3. Data Cleaning & Preprocessing
Real-world data is often messy. Data cleaning is a crucial step to ensure the quality and accuracy of your analysis.
3.1. Handling Missing Values
Missing values (NaN) are common. pandas provides methods to identify, fill, or drop them.
df.isna().sum(): Count missing values per column.df.fillna(value): Fill missing values with a specified value (e.g., 0, mean, median, mode).df.dropna(): Remove rows or columns with missing values.
# Check for missing values
print(df.isna().sum())
# Fill missing 'Age' values with the mean
df['Age'].fillna(df['Age'].mean(), inplace=True)
# Drop rows where 'City' is missing
df.dropna(subset=['City'], inplace=True)
print(df.isna().sum())
3.2. Changing Data Types
Ensure columns have appropriate data types for analysis.
# Convert 'Age' to integer type
df['Age'] = df['Age'].astype(int)
# Convert 'Date' column to datetime objects
df['Date'] = pd.to_datetime(df['Date'])
print(df.info())
3.3. Removing Duplicates
Duplicate rows can skew analysis.
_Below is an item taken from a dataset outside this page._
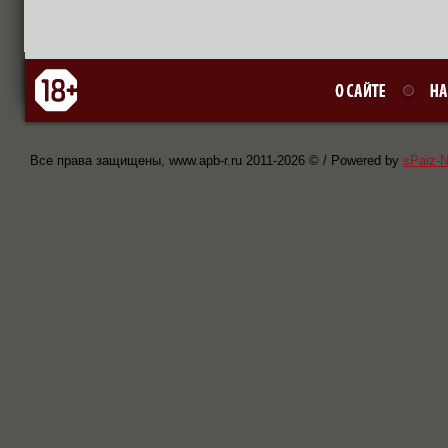
Все права защищены, www.apb-r.ru 2011-
2026 © / Powered by
sPaiz-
Use .drop_duplicates() to remove them.
# Remove duplicate rows based on all columns
df.drop_duplicates(inplace=True)
# Remove duplicates based on specific columns
df.drop_duplicates(subset=['Name', 'Age'], inplace=True)
print(df.shape)
3.4. Renaming Columns
Rename columns for clarity and consistency.
df.rename(columns={'old_name': 'new_name', 'Another Old': 'Another New'}, inplace=True)
print(df.columns)